**Exercise brief**
Reproduce the stretch from the line containing "right wrist: (180, 113, 8)" through the line containing "right wrist: (521, 188, -10)", keeping every other line of text unchanged but leaving the pictures out. In the keypoint answers, multiply each number (the x and y pixel coordinates and the depth values) by 1.3 and round to whole numbers, with halves rounded up.

**Exercise data**
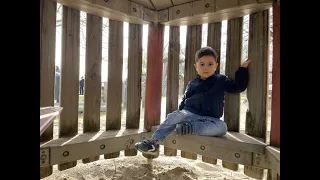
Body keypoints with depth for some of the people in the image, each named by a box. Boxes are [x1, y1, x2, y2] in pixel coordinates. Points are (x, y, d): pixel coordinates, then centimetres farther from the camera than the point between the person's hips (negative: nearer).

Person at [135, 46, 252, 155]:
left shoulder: (221, 80, 9)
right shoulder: (192, 84, 13)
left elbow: (239, 87, 8)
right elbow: (184, 101, 19)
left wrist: (243, 69, 2)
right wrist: (180, 113, 8)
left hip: (209, 119, 0)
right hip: (190, 114, 1)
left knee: (222, 127, -32)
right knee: (174, 116, -29)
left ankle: (190, 128, -38)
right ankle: (153, 142, -32)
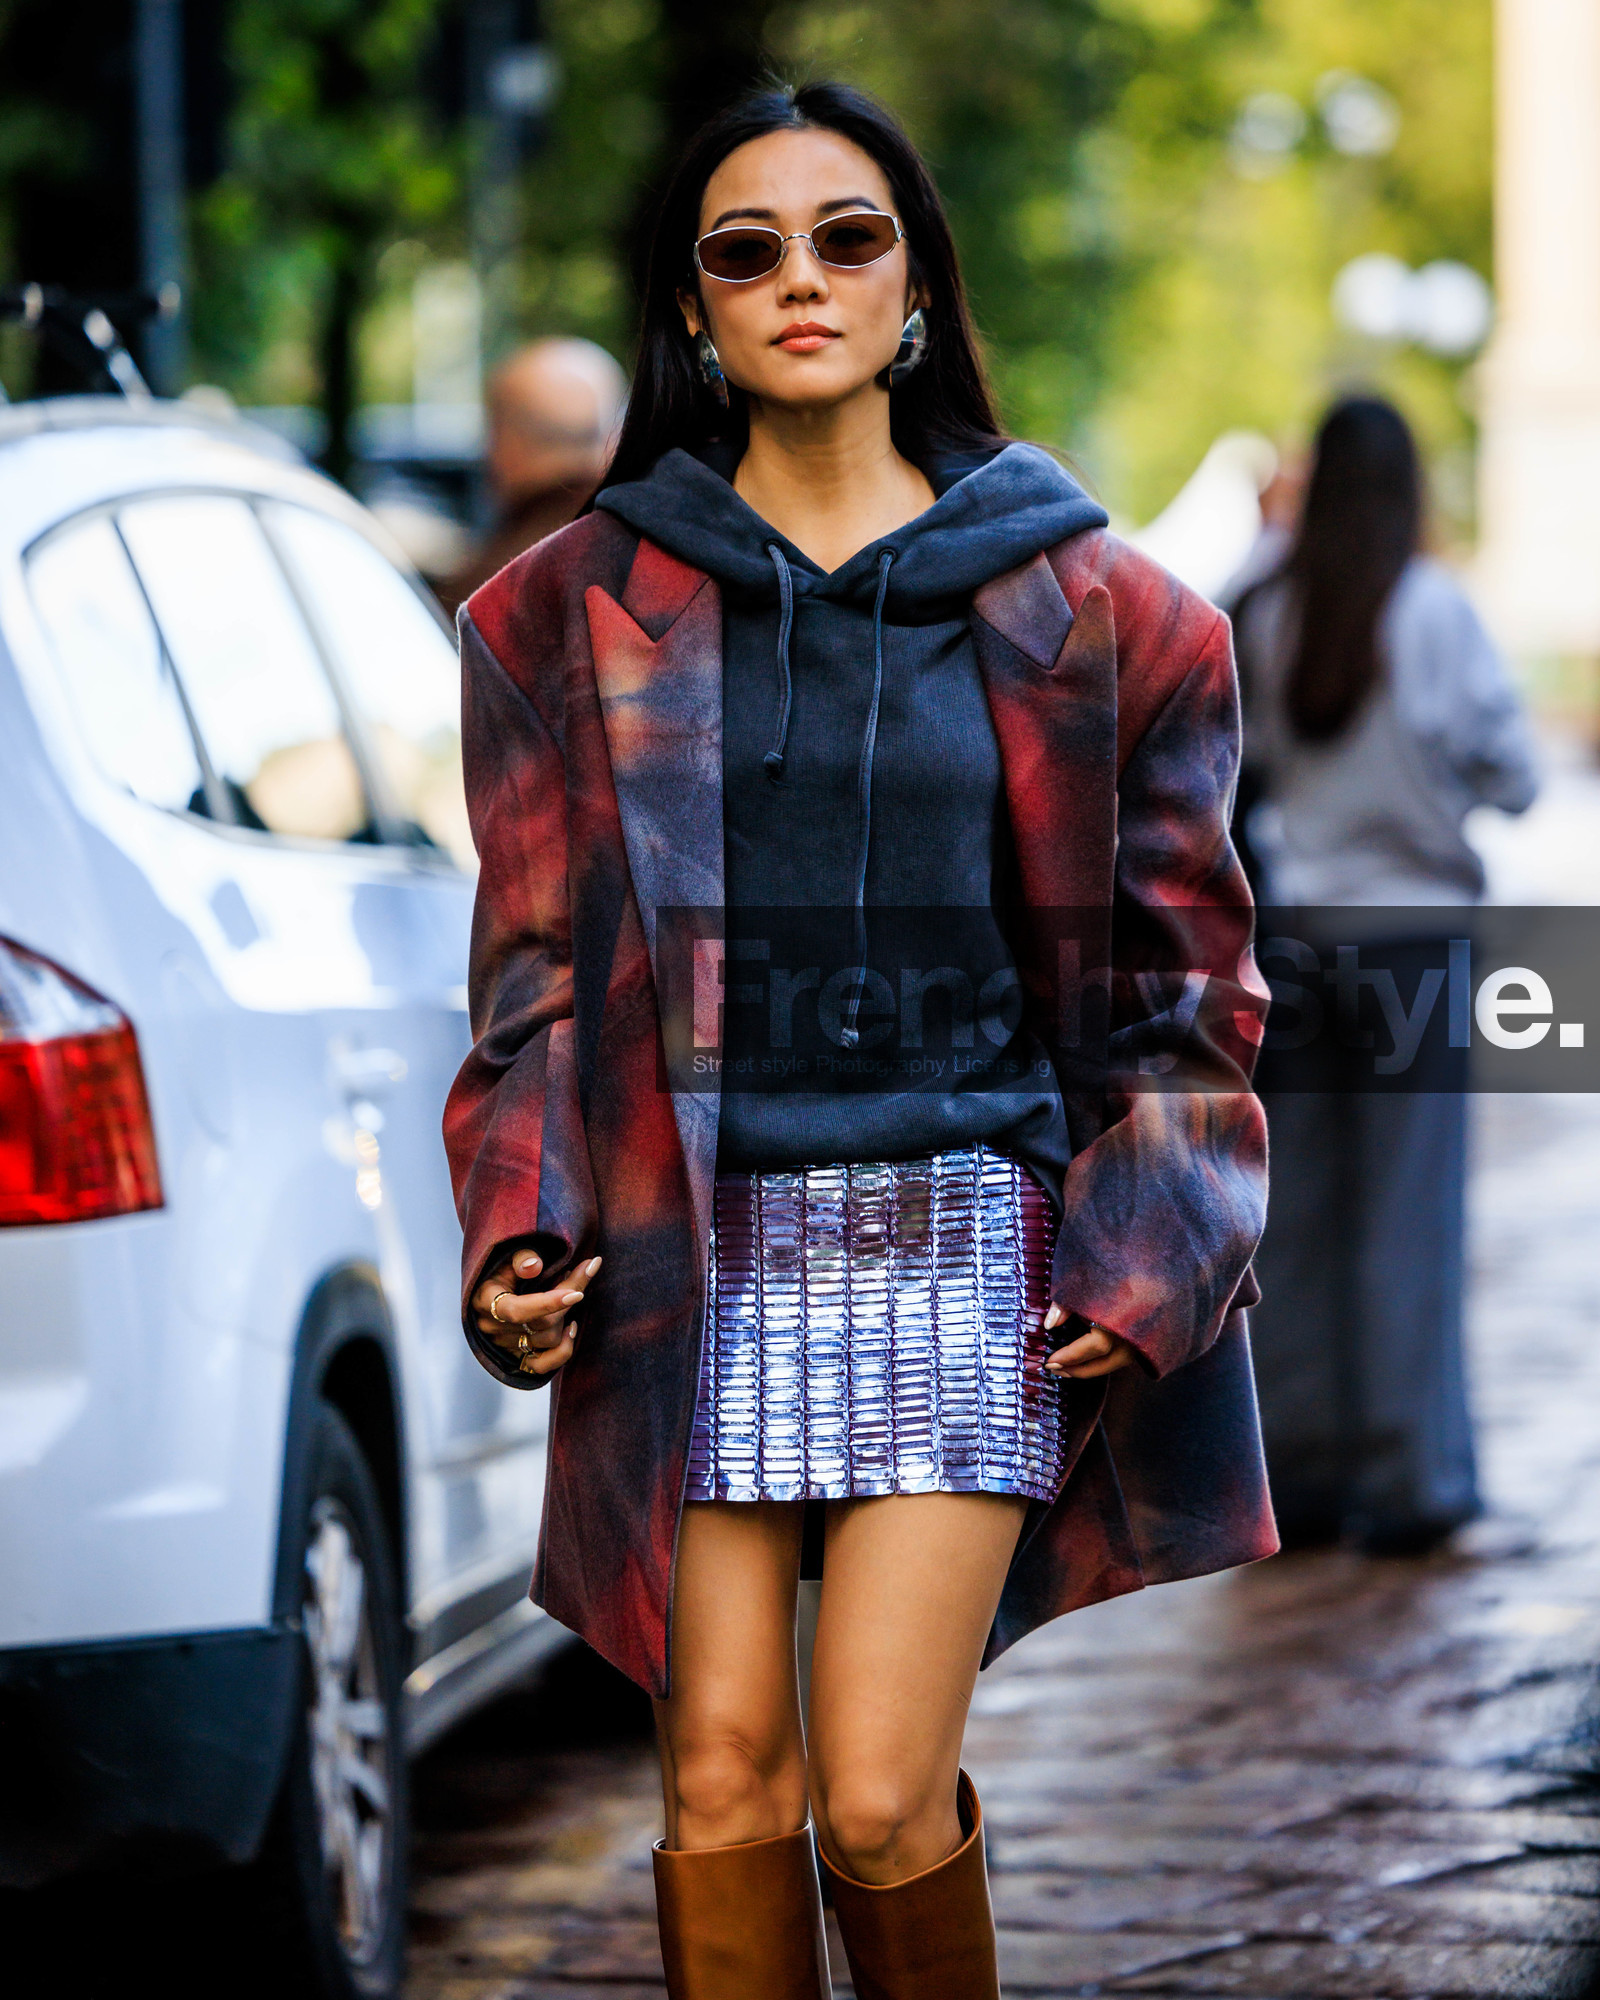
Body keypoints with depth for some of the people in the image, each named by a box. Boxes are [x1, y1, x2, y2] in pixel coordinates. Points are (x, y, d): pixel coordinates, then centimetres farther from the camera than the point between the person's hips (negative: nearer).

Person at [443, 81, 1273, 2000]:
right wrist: (517, 1230, -2)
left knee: (882, 1802, -9)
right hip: (695, 1244, 1)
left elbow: (1174, 970, 11)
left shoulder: (1084, 606, 8)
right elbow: (537, 961, 12)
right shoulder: (580, 610, 10)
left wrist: (1146, 1261, 0)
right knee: (722, 1783, -3)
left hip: (963, 1232, -1)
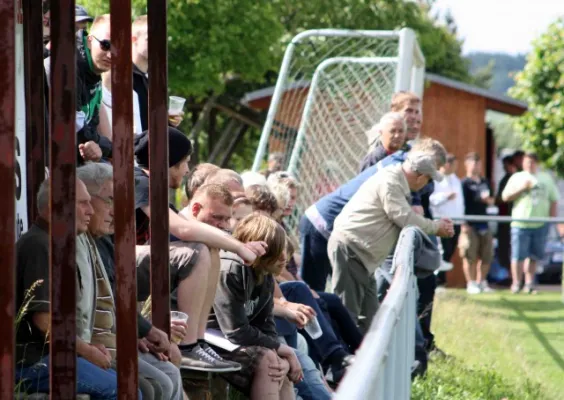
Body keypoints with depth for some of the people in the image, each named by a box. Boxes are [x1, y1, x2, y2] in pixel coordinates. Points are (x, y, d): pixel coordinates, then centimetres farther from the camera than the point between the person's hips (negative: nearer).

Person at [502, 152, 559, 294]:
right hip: (520, 224, -2)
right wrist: (521, 188, -10)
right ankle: (516, 284, 4)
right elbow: (505, 196, 1)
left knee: (534, 256, 6)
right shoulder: (517, 178, 7)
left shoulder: (546, 178, 12)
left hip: (540, 225, 2)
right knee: (518, 256, -4)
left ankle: (529, 283, 14)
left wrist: (552, 218, 3)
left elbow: (554, 200, 13)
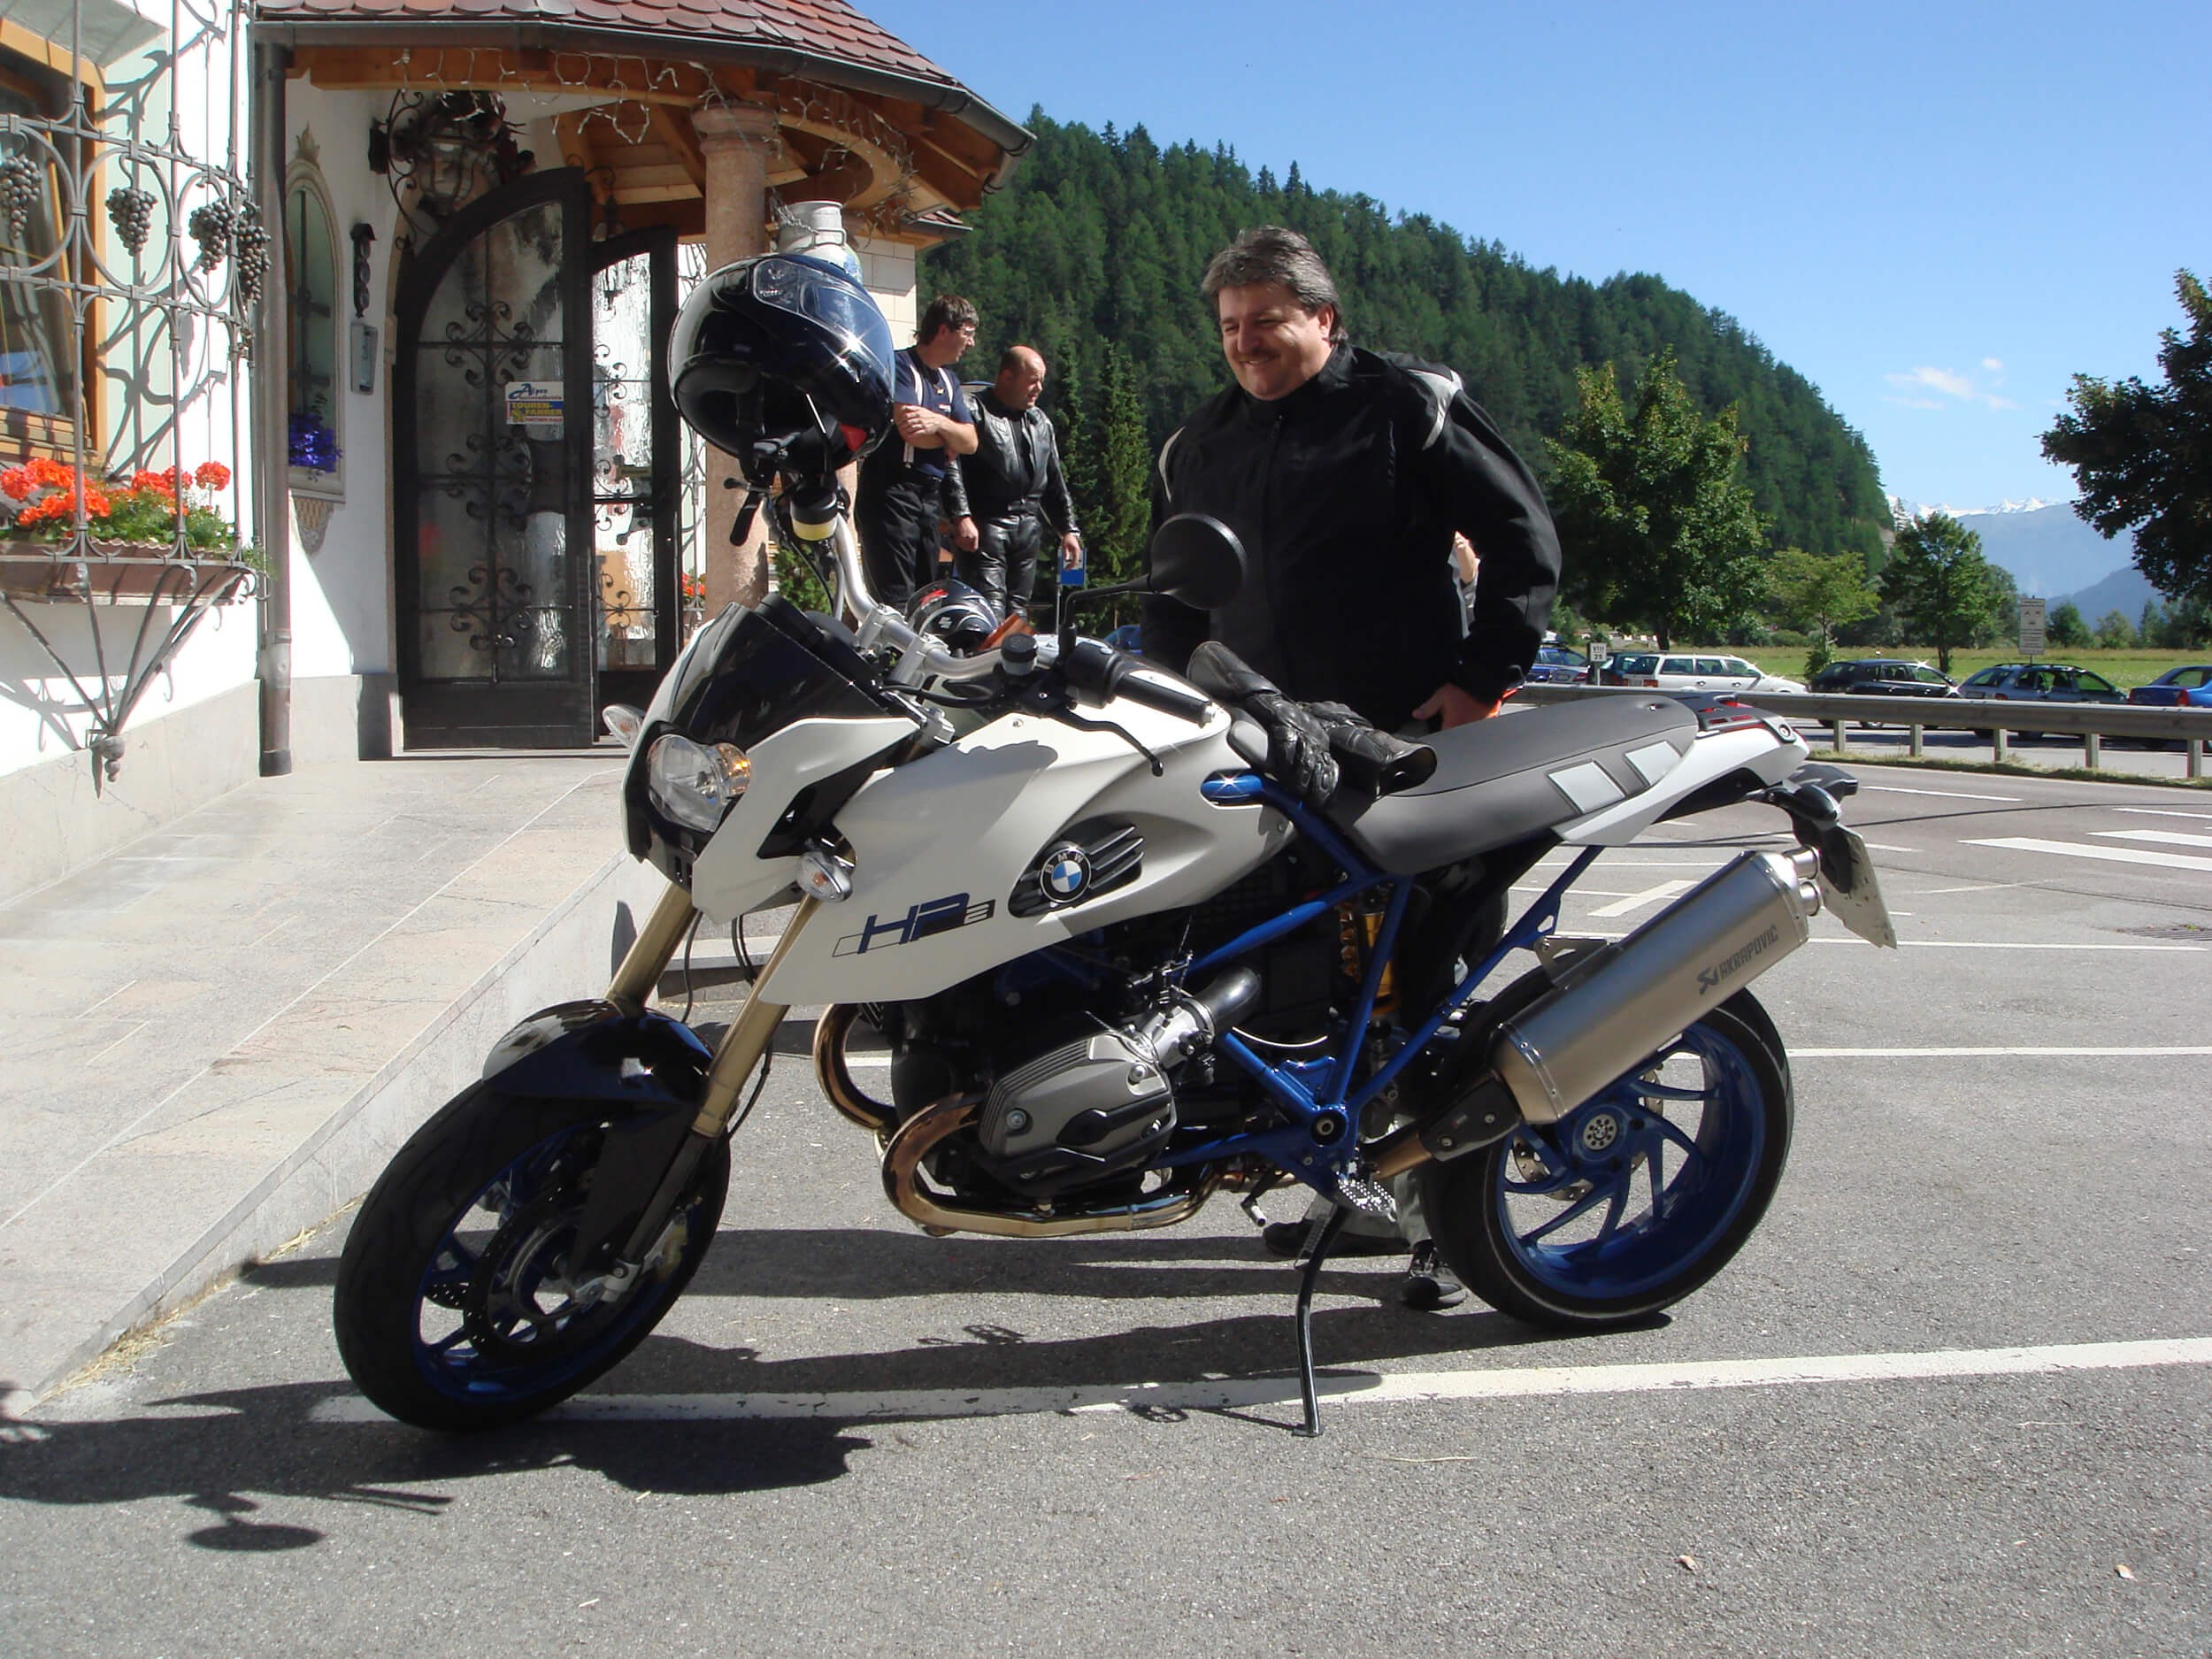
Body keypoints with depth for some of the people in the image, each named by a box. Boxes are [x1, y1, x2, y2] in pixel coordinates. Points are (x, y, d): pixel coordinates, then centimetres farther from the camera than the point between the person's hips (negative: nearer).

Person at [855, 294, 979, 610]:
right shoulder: (901, 365, -7)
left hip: (930, 497, 9)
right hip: (890, 492, -9)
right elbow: (911, 432, -20)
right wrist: (949, 439, -1)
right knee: (896, 600, -14)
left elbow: (970, 442, 7)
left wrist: (939, 423, -13)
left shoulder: (950, 380, 19)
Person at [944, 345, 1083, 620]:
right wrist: (961, 517, -21)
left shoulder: (1041, 422, 21)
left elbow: (1055, 481, 25)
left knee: (1019, 610, 7)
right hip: (985, 525, -7)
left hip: (1029, 527, 7)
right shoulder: (975, 412, -2)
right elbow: (952, 466, -11)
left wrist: (1068, 529, 18)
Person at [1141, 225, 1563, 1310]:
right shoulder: (1200, 446, 19)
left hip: (1406, 743, -5)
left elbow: (1524, 541, 0)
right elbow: (1171, 591, 29)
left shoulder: (1409, 407, 2)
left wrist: (1481, 685, -8)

**Solved exercise**
right wrist: (234, 147, 10)
left hip: (272, 155, 0)
right hip: (247, 148, 1)
left knee: (289, 165, -42)
right knee: (226, 151, -38)
left ankle: (247, 166, -49)
right ankle: (199, 185, -42)
Body keypoints with depth for some of the people in the image, each named by a box. Boxes are [x1, y1, x2, y2] in pixel coordinates. Points are (x, y, d): pixel coordinates, then centimetres farther from the camera than the point between the person's hips (negative: nearer).

Person at [443, 81, 1273, 2000]:
right wrist: (672, 1599, -3)
left knee: (1147, 2343, -12)
right hip: (904, 1617, 1)
left elbow: (1526, 1261, 14)
left shoulder: (1409, 788, 10)
right elbow: (698, 1249, 16)
right shoulder: (754, 793, 13)
left wrist: (1490, 1639, 0)
right knee: (939, 2318, -4)
left hip: (1252, 1602, -1)
Body keypoints with depth for some of the people in the image, each named by a box. Boxes are [x1, y1, x2, y2] in pixel coordinates. Points are (x, y, d): pixel coordinates, then centimetres farther from the camera than the point between the person's hips (negative: nearer).

Person at [502, 152, 559, 294]:
right hip: (676, 291, -3)
right wrist: (677, 244, -13)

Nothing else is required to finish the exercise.